_SOURCE EXCERPT:_
Tax competition becomes more important in a global economy, because it is increasingly easy for taxpayers to shift their productive activities to lower tax environments.
 
"Just as banks, pet stores, and car companies treat customers better when they know there is a competitor down the block, governments treat taxpayers better when they know economic activity can cross national borders"
           Wolf, Martin, "Wooing the global taxpayer," Financial Times, July 19, 2000, p. 11
 
But, many governments do not like it. It is simple to understand why.
 
The competitors
1. Higher-tax nations    
There is a simple target for this team: How can we stop taxpayers from fleeing to lower tax environments?
 
Higher tax nations will definitely win. It is obvious.
 
Almost all the good players are with them:
  • The United Nations (UN)
  • The Organization for Economic Cooperation and Development (OECD)
  • The European Union (EU)
  • The Financial Action Task Force (FATF)
  • The Financial Stability Forum (FSF) created by the G–7 nations
  • The Bank of International Settlements and the Basel ii framework (surprise, surprise)
  • Several other multinational organizations are helping this effort, "the OECD effort"
The European Union, on 3rd June 2003, adopted Directive 2003/48/EC on the Taxation of Savings Income in the form of interest payments
 
This is an interesting approach to extra-territorial taxation
 
The winners are very clever nations, so they give "options" to their competitors, and a sense of "choice"

The options:

1. The "automatic exchange of information" option

Exchange of information about EU tax resident individuals who earn savings income in one EU Member State but reside in another

2. The "withholding tax" option
Tax will be deducted at source
from income paid to individuals on certain types of savings where the individual is resident in another EU Member State
 
 
2. The so-called "tax havens" or offshore financial centers (OFCs)       
These jurisdictions account for 1.2 percent of the world's population, but have 26 percent of the world's assets. They offer financial privacy, limited regulation, low or no taxes, and mechanisms providing anonymity for the beneficial owners (who are mainly US or EU citizens).

_TASKS TO COMPLETE:_
[1] Revise the stretch from "Higher tax nations" through "European Union (EU)" in the tax competition excerpt, putting "strong players" in place of "good players".
[2] Answer these from the tax competition excerpt:
(a) Which directive did the European Union adopt on 3rd June 2003?
(b) What share of the world's population and of the world's assets do the so-called tax havens account for?
(c) Which nations created the Financial Stability Forum?
The listing has no connection to the tax competition excerpt.

_EXTRACTED INFORMATION:_

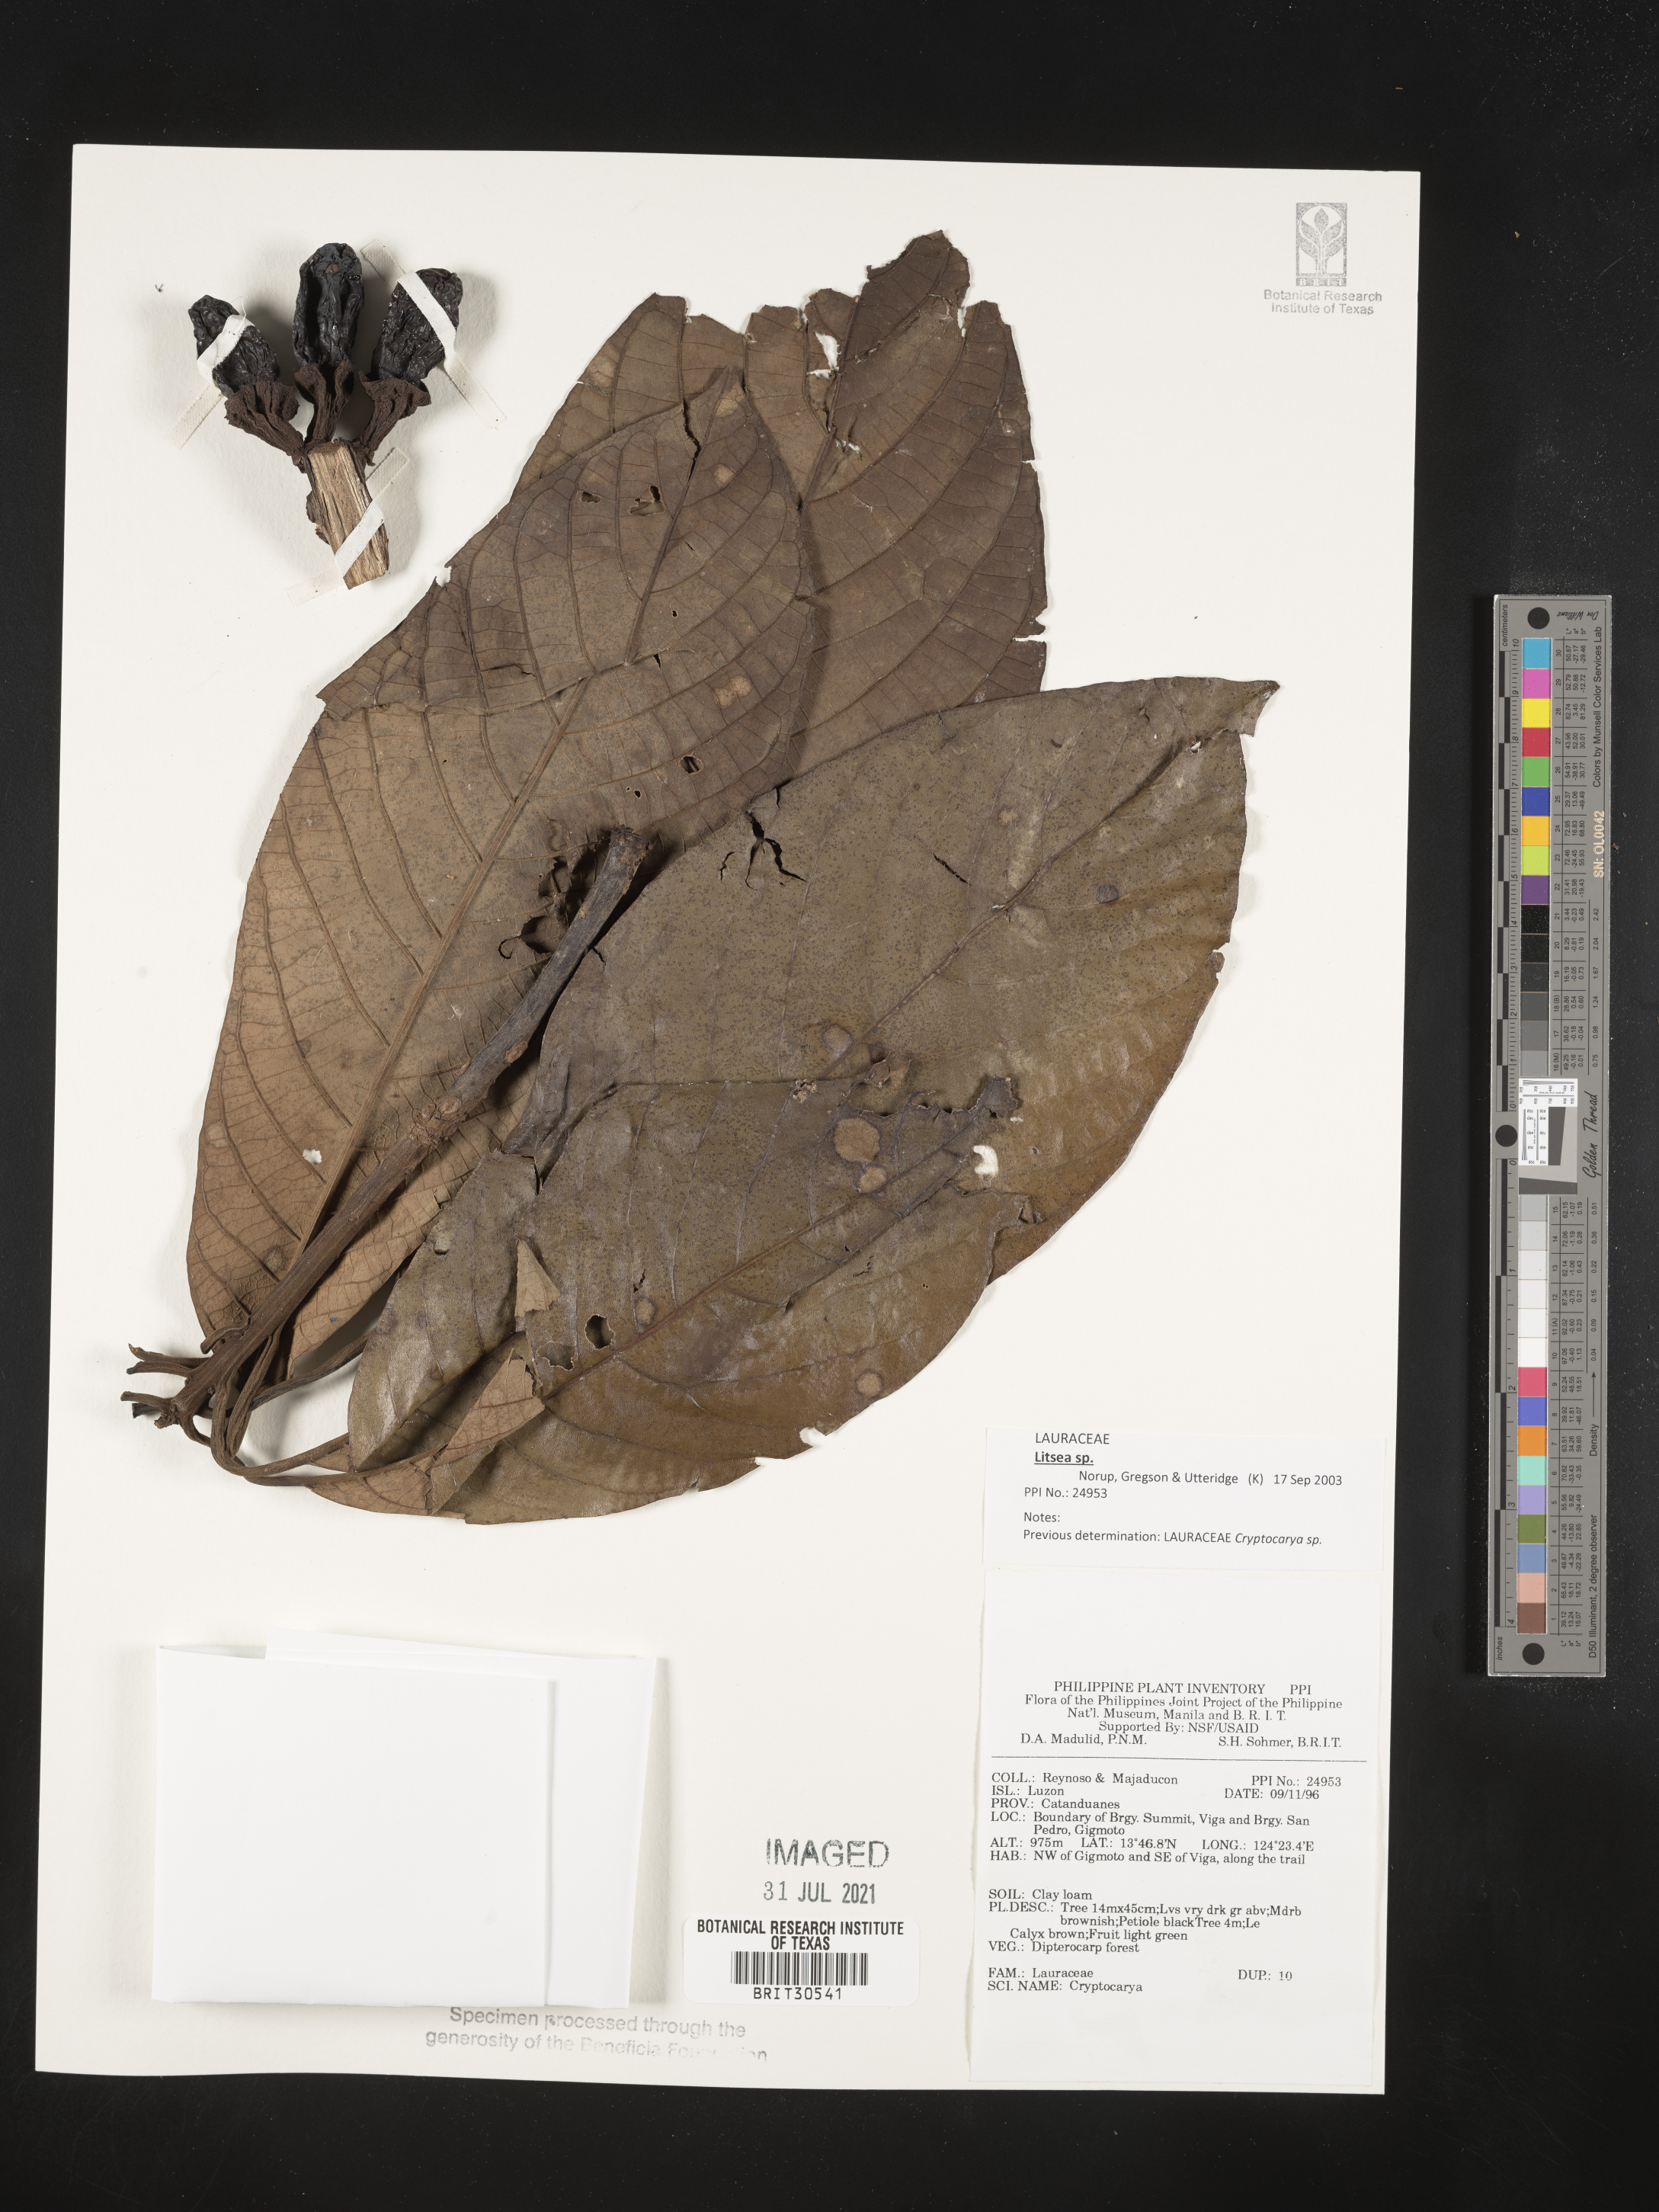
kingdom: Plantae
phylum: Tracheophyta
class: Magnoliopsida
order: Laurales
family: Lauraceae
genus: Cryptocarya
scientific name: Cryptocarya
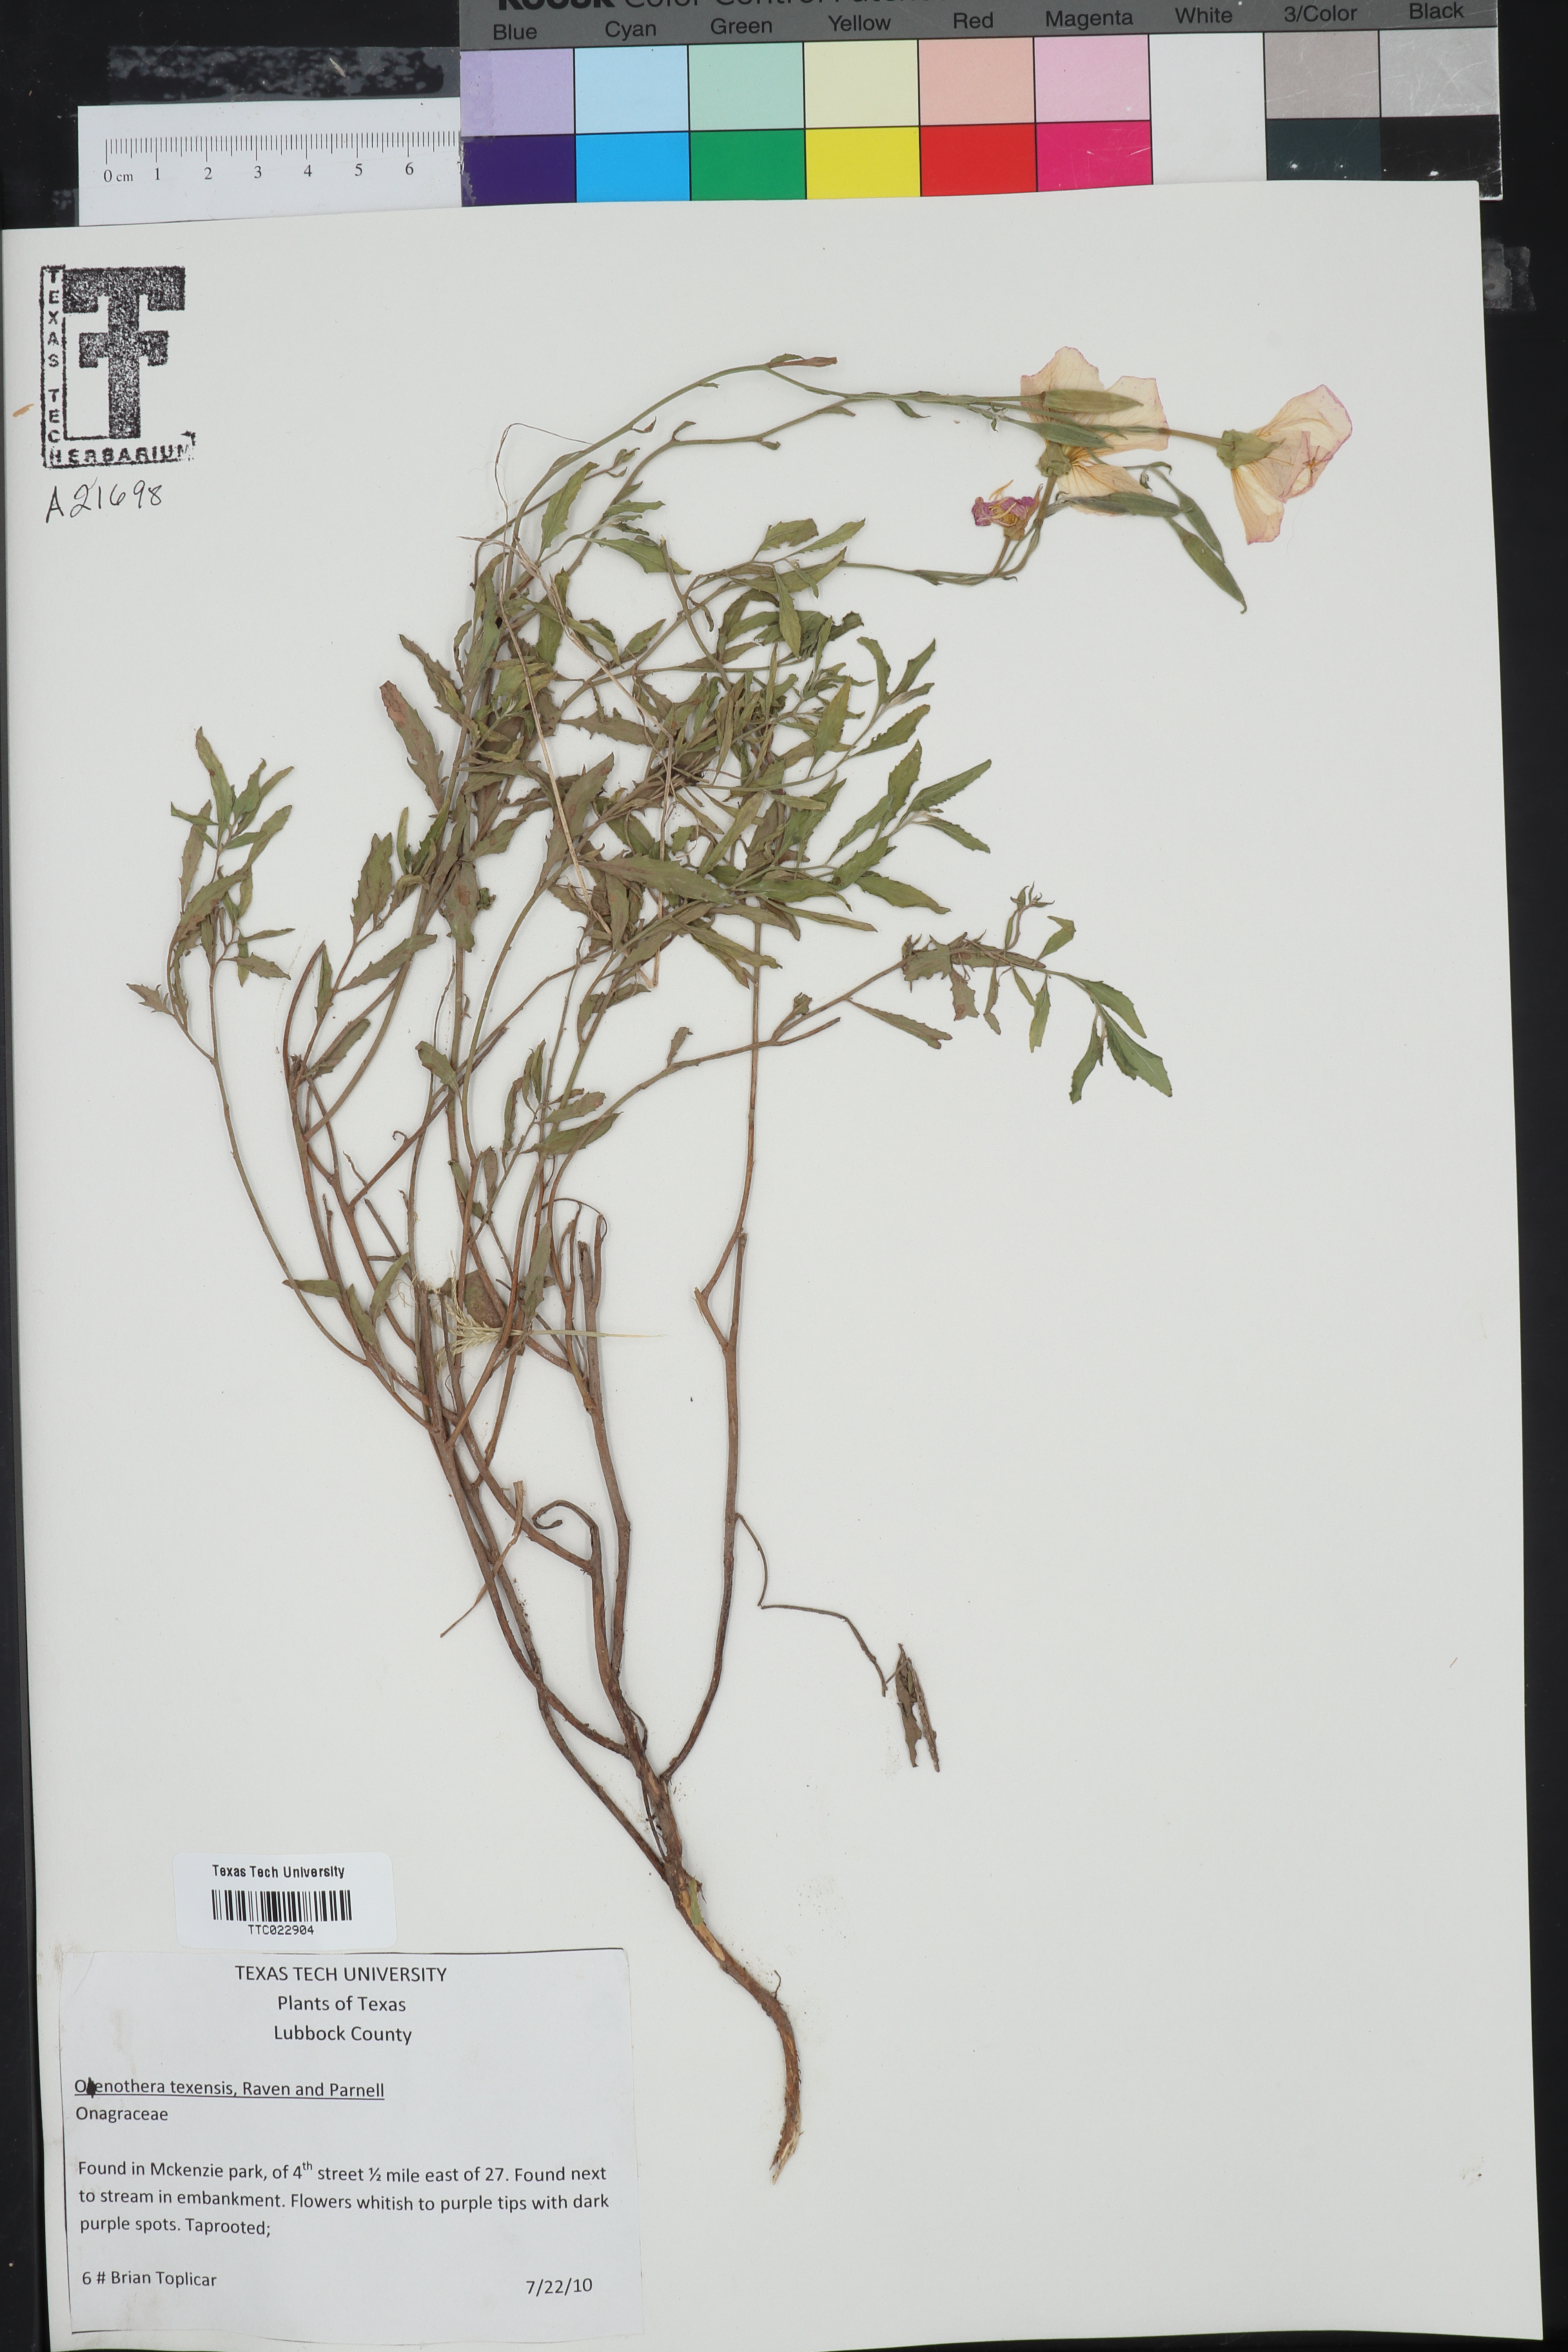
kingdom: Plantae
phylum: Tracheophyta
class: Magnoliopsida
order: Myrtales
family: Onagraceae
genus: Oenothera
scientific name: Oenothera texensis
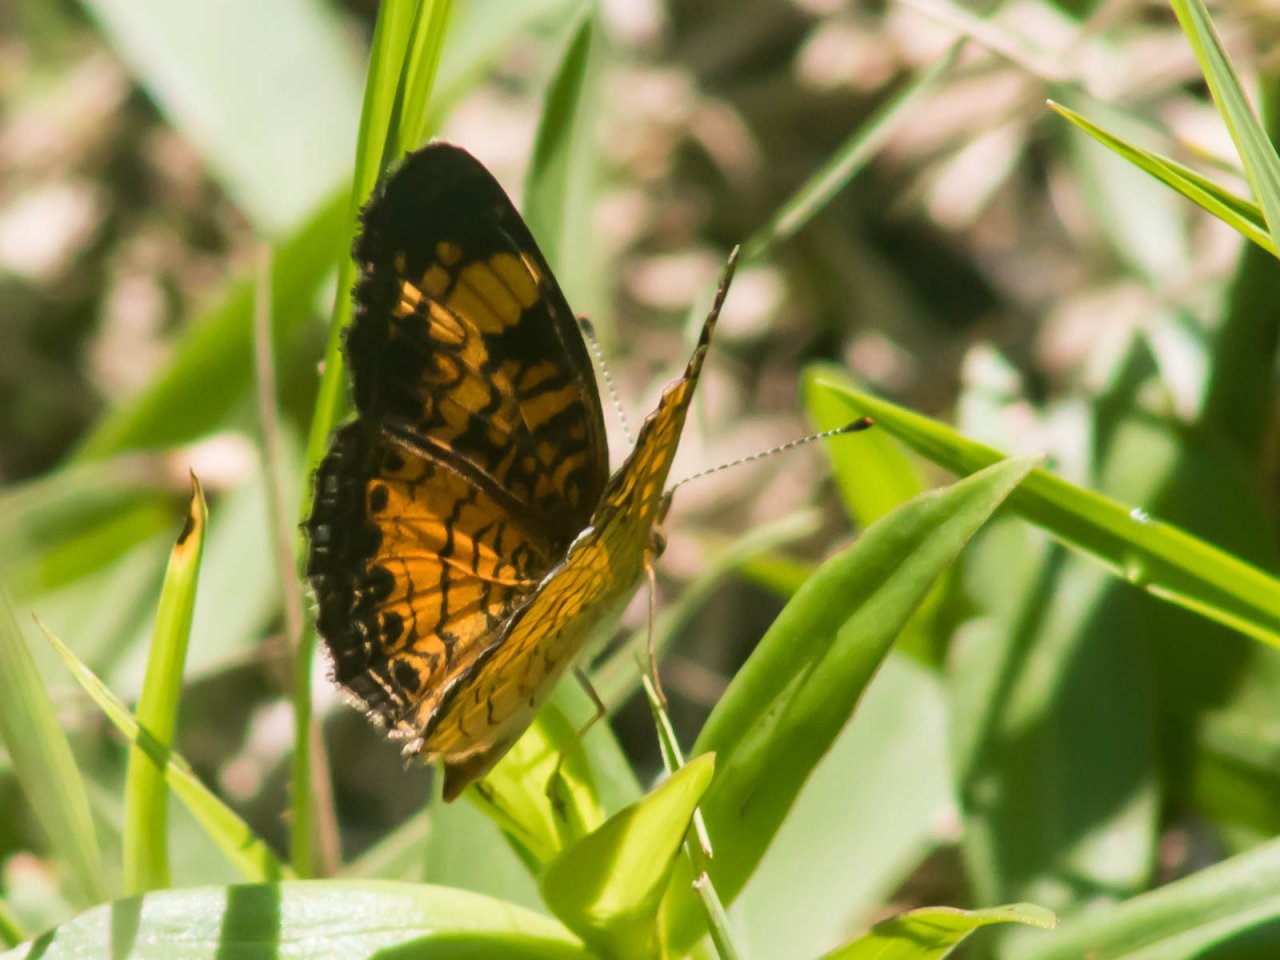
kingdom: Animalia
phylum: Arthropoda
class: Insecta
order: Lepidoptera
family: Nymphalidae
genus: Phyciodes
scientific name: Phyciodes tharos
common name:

_TASK-BY-TASK SOLUTIONS:_
[1]
Higher tax nations will definitely win. It is obvious.
 
Almost all the strong players are with them:
  • The United Nations (UN)
  • The Organization for Economic Cooperation and Development (OECD)
  • The European Union (EU)

[2]
(a) Directive 2003/48/EC on the Taxation of Savings Income in the form of interest payments.
(b) 1.2 percent of the world's population and 26 percent of the world's assets.
(c) The G–7 nations.